§ **REQUIRED TASKS**:
(a) Print the article on "Rush Hour" from "Crush singles chronology" to "on the street.", keeping every word unchanged.
(b) According to the article on "Rush Hour", what award did the song win at the 2023 Korean Hip-hop Awards?
(c) For each statement, say whether it agrees with the article on "Rush Hour". Answer yes or no and quote the words from the article that decide it.
(i) The song peaked at number one on the South Korean Circle Digital Chart.
(ii) The song was co-written by Crush, J-Hope, and Penomeco.
(iii) The music video came out a week after the single.

§ **TEXT EXCERPT**:

****

Single by Crush featuring J-Hope
- Language: Korean; English;
- Released: September 22, 2022
- Length: 2:57
- Label: P Nation
- Songwriters: Crush; J-Hope; Penomeco;

Crush singles chronology
| "Happier (with Psy)" (2022) | "Rush Hour" (2022) |  |

J-Hope singles chronology
| "Arson" (2022) | "Rush Hour" (2022) | "On the Street" (2023) |

Music video
- "Rush Hour" on YouTube

= Rush Hour (Crush song) =

"Rush Hour" is a song by South Korean singer Crush featuring J-Hope of BTS. Released as a digital single on September 24, 2022, by P Nation through Dreamus, the song is Crush's first project since completing his mandatory military service in August. It was co-written by Crush, J-Hope, and Penomeco. An accompanying music video was released the same day as the single and shows Crush and J-Hope singing the song and performing choreography together with a group of dancers in an alleyway and on the street.

The single peaked at number four on the South Korean Circle Digital Chart and number one on Billboards World Digital Song Sales chart in the United States. It won R&B Track of the Year at the 2023 Korean Hip-hop Awards.

****

§ **Saved data entries**:
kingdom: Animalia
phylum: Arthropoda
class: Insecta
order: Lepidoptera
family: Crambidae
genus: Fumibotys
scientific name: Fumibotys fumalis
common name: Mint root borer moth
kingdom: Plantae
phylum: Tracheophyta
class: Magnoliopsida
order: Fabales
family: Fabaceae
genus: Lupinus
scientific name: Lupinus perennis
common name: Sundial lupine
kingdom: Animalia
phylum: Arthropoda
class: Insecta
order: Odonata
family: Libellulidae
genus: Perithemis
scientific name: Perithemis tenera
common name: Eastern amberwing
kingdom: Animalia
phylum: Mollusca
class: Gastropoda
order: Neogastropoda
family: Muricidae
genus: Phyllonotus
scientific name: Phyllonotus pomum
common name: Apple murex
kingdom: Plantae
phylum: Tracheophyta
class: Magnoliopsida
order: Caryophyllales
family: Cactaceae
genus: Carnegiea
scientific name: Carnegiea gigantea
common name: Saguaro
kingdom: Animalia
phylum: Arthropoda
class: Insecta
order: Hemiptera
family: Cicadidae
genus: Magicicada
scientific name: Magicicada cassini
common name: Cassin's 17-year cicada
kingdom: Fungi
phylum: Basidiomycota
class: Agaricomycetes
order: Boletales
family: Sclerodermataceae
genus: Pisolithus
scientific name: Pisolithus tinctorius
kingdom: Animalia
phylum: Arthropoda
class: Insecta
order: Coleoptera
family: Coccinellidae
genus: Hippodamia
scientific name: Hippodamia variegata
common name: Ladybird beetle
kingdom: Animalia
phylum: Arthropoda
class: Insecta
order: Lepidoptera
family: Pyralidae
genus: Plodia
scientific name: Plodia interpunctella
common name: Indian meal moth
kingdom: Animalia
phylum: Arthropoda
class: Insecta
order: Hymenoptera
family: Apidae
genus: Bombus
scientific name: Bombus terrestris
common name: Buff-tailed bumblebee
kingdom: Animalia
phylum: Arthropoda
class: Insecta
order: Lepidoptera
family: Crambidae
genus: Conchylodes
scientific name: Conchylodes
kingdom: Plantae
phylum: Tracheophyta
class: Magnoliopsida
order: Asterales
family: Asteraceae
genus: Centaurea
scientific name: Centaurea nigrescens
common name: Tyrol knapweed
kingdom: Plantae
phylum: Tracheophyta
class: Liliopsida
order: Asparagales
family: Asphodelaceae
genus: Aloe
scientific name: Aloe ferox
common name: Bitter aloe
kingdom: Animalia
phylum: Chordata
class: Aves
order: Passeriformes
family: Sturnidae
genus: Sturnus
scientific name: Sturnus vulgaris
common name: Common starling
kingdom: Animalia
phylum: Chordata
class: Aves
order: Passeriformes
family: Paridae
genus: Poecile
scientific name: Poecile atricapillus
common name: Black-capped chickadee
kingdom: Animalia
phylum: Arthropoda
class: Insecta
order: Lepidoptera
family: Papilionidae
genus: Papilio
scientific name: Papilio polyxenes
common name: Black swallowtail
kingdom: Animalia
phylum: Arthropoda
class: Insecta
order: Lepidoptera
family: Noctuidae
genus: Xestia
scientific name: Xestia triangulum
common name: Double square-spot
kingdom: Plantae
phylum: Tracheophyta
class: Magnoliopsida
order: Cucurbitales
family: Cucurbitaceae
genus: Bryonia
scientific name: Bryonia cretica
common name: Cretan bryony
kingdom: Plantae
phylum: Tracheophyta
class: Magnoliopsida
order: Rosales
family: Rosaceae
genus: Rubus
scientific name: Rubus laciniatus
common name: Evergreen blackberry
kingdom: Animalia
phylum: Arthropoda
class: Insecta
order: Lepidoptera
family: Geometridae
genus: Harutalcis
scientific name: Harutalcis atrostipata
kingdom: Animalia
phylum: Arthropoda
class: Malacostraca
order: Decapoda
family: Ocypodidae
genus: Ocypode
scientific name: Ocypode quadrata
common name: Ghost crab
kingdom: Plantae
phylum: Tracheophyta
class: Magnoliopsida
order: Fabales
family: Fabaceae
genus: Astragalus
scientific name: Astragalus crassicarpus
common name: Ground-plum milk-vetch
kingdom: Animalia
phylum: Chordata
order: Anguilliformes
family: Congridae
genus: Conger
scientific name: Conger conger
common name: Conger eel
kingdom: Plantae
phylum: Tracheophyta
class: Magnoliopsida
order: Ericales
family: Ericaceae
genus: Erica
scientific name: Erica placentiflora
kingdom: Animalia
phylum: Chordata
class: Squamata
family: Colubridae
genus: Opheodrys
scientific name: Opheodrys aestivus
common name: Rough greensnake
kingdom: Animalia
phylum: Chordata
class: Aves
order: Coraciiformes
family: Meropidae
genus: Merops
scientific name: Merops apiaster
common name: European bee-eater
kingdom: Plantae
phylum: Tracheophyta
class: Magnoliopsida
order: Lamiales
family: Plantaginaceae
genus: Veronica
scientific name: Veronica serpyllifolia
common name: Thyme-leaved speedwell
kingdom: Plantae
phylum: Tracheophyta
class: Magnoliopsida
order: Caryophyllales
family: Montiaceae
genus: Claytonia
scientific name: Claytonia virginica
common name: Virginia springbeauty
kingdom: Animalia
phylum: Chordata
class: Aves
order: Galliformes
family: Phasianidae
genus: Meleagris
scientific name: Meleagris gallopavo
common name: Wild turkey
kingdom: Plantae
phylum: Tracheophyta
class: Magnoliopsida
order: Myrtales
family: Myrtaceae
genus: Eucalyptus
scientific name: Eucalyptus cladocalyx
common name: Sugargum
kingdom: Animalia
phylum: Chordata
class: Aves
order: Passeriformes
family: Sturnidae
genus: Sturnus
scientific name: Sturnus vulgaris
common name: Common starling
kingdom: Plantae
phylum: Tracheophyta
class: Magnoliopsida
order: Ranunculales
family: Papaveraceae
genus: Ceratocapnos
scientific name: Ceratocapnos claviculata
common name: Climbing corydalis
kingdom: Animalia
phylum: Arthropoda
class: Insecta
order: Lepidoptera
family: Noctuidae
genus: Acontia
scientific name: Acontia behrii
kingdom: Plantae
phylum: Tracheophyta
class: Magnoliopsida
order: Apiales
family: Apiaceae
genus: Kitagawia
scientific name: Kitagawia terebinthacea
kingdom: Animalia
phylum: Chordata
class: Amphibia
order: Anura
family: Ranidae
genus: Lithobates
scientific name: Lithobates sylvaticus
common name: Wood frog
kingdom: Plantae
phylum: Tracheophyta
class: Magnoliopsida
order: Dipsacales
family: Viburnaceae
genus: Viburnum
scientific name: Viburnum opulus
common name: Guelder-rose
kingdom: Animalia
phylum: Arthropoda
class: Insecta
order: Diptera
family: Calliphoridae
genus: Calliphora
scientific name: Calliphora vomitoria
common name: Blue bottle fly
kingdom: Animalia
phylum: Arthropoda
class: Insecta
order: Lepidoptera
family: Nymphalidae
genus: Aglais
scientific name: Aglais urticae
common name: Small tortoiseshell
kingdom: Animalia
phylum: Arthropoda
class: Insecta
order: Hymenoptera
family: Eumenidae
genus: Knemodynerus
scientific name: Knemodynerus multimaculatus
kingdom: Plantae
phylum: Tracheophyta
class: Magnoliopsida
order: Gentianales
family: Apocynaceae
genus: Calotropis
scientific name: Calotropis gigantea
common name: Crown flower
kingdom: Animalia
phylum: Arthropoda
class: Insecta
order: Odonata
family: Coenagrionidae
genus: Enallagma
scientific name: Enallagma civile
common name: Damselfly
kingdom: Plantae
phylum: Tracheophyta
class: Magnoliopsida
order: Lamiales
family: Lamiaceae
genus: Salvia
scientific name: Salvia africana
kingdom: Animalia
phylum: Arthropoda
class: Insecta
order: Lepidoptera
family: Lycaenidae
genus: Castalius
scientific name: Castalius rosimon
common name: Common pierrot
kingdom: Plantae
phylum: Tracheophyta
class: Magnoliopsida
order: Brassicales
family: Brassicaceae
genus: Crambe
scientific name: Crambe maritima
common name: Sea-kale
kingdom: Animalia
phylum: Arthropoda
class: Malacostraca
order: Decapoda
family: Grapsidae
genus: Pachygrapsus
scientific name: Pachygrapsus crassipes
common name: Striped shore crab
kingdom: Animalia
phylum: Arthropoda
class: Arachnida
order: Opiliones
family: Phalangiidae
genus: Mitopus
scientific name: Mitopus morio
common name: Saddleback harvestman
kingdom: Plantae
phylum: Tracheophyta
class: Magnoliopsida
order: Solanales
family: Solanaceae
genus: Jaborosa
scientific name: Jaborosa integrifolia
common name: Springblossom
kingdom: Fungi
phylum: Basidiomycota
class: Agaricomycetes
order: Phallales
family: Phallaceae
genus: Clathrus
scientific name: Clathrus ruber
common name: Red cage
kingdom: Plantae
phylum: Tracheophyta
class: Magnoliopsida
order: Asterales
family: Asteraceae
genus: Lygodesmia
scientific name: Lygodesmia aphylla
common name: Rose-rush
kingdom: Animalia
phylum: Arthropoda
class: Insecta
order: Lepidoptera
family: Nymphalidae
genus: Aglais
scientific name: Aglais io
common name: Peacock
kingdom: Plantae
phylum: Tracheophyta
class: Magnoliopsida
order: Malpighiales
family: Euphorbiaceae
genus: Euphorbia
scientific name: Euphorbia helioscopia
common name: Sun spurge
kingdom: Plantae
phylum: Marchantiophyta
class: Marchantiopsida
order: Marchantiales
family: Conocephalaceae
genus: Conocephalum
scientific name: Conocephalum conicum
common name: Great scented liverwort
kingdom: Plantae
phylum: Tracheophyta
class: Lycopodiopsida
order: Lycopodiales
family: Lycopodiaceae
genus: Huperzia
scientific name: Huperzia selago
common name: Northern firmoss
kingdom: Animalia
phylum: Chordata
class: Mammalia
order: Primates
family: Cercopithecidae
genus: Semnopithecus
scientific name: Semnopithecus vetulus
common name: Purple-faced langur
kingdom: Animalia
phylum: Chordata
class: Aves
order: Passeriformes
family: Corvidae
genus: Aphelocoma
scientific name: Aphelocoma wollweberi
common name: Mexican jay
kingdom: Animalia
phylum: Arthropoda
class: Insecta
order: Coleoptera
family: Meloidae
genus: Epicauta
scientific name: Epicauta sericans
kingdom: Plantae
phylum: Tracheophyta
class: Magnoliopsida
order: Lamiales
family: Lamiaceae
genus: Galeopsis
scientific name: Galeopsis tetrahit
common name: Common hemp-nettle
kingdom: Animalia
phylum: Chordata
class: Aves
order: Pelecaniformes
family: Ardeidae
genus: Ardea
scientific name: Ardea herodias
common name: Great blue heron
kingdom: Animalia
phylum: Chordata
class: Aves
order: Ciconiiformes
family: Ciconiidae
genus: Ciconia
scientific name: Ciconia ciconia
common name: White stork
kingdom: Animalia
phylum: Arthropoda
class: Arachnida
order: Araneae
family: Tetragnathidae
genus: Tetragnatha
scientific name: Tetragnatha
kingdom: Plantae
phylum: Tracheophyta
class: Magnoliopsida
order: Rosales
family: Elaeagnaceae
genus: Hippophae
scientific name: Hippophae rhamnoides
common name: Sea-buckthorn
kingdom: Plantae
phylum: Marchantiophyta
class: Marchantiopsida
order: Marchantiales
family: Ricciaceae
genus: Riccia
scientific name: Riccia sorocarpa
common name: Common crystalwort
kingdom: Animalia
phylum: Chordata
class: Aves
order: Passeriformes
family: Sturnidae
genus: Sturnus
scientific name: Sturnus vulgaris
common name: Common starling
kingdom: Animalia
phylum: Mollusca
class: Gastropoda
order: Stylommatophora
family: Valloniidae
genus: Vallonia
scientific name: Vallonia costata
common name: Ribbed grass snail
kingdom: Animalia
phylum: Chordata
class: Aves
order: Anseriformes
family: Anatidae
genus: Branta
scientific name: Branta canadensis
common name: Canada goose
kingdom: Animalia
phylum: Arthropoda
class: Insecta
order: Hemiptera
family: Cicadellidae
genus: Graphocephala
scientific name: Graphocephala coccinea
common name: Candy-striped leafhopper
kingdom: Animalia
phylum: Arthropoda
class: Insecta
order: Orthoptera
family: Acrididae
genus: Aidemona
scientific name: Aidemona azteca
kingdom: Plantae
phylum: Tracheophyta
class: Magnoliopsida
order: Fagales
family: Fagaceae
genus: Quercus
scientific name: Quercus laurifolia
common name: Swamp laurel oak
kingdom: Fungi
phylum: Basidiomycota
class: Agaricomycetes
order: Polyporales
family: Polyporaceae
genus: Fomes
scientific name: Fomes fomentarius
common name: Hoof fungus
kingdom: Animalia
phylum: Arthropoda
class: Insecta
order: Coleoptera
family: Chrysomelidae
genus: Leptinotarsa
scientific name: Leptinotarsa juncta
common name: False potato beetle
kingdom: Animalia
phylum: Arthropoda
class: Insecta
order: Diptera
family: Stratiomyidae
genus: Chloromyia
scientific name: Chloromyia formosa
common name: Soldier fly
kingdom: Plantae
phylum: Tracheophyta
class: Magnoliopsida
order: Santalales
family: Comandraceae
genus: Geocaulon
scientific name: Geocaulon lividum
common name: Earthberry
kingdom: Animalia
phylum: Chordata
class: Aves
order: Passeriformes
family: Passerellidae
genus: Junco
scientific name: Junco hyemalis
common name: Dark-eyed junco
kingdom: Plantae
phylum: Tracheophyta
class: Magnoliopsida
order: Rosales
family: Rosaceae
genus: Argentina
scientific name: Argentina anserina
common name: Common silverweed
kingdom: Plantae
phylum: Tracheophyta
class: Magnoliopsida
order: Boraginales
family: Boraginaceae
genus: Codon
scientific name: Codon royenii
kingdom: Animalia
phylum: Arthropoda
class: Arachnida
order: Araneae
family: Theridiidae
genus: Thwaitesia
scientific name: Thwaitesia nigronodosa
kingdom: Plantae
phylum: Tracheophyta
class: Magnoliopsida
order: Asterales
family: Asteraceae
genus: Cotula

****

§ **OUTPUTS FOR THE TASKS**:
(a)
Crush singles chronology
| "Happier (with Psy)" (2022) | "Rush Hour" (2022) |  |

J-Hope singles chronology
| "Arson" (2022) | "Rush Hour" (2022) | "On the Street" (2023) |

Music video
- "Rush Hour" on YouTube

= Rush Hour (Crush song) =

"Rush Hour" is a song by South Korean singer Crush featuring J-Hope of BTS. Released as a digital single on September 24, 2022, by P Nation through Dreamus, the song is Crush's first project since completing his mandatory military service in August. It was co-written by Crush, J-Hope, and Penomeco. An accompanying music video was released the same day as the single and shows Crush and J-Hope singing the song and performing choreography together with a group of dancers in an alleyway and on the street.

(b) R&B Track of the Year.

(c)
(i) No: "The single peaked at number four on the South Korean Circle Digital Chart"
(ii) Yes: "It was co-written by Crush, J-Hope, and Penomeco."
(iii) No: "An accompanying music video was released the same day as the single"